Pennsylvania family fighting to overturn medical examiners ‘suicide’ ruling
For more than a decade, the family of a woman stabbed 20 times — including 10 from behind — has battled to have the Philadelphia medical examiner’s ruling that her death was a suicide overturned.
Ellen Greenberg, a 27-year-old teacher, was found covered in bruises and stabbed to death in her apartment during a blizzard more than a decade ago. Despite the blood-soaked crime scene, evidence her body had been moved and stab wounds to the back of her skull, investigators found “no evidence of a struggle in the kitchen area or anywhere else in the apartment.”
Dr. Marlon Osbourne, a former pathologist at the Medical Examiner’s Office in Philadelphia, initially ruled the death a homicide, based on the injuries, then backtracked and revised the manner of death to suicide after conferring with city police, according to a civil lawsuit from Greenberg’s family.
An appeals court heard arguments in a civil lawsuit this week and will decide whether it can move to trial.
Lawyers on both sides of the appeal made their cases before a three-member panel of the Commonwealth court Tuesday, Joe Podraza, an attorney for Greenberg’s parents, told Fox News Digital.
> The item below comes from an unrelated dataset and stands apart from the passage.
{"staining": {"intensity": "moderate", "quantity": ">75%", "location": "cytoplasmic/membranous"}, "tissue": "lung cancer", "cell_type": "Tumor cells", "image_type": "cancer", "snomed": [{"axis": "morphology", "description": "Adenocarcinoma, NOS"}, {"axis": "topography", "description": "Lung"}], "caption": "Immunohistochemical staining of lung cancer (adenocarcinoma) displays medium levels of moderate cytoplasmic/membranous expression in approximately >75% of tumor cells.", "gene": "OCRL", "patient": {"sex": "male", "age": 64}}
“We are cautiously optimistic that the panel will find the estate of Ellen Greenberg may proceed to trial on her mandamus and declatory actions against the City (of Philadelphia) and Dr. Osbourne so that the manner of her death may be changed from suicide to something else,” he said. “Only then can we begin to secure justice for Ellen.”
He said he expects the panel to reach a decision in the next three to six months.
“[The] judges were well-prepared and versed about the issues,” he said. “The judges also displayed the proper degree of sympathy over Ellen’s death and the terrible circumstances surrounding her death.”
Greenberg’s fiancé Sam Goldberg called police on Jan. 26, 2011, to report coming home to find her dead in the kitchen of their Philadelphia apartment, according to court documents.
According to Podraza, evidence shows that at least two of the 20 stab wounds were inflicted after Greenberg’s heart stopped beating.
Multiple investigators who reviewed the case told Fox News Digital they disagree with Osbourne’s findings.
“I was startled by the amount of questions that remained,” Guy D’Andrea, a former homicide prosecutor with the Philadelphia District Attorney’s Office, told Fox News Digital in September.
Before leaving the DA’s office, D’Andrea performed a review of the case and said he believed “at a minimum” the cause of death should have been “undetermined.”
“Reviewing the file and the crime scene photographs and the medical examiner’s photographs, I don’t know how you come to that conclusion (of suicide),” he said.
Four key pieces of evidence caused him to doubt Osbourne’s finding of suicide, he said. A wound to the top of her head, the fact that she was found seated upright, but blood had dripped sideways across her face — indicating that she had been moved — a large amount of bruises at different stages of healing, and the fiance’s claim that he broke the locked door down when crime scene photos show the latch still attached to both the door and the frame.
Several forensic pathologists, including Dr. Cyril Wecht, one of the country’s leading experts in the field, reviewed Dr. Osbourne’s findings over the years and found the circumstances “strongly suspicious of homicide.”
“In all my years of experience, and all of the homicides that I’ve done, and suicides, I’ve never seen anything like this,” he told Fox News Digital earlier this year.
But city officials maintain a comprehensive investigation found no evidence of homicide.
Separately, after referrals back and forth regarding the case between the Philadelphia district attorney’s office and the state attorney general, the Chester County district attorney’s office has assigned an investigator and a prosecutor to conduct an outside investigation into Greenberg’s manner of death.
“We will have to wait for the Chester DA’s response to know the next steps,” Podraza said of those proceedings. “If she finds a basis to proceed with a homicide investigation, we will have to see if her office keeps it, it goes back to [Philadelphia District Attorney Larry] Krasner, or a special prosecutor is assigned.”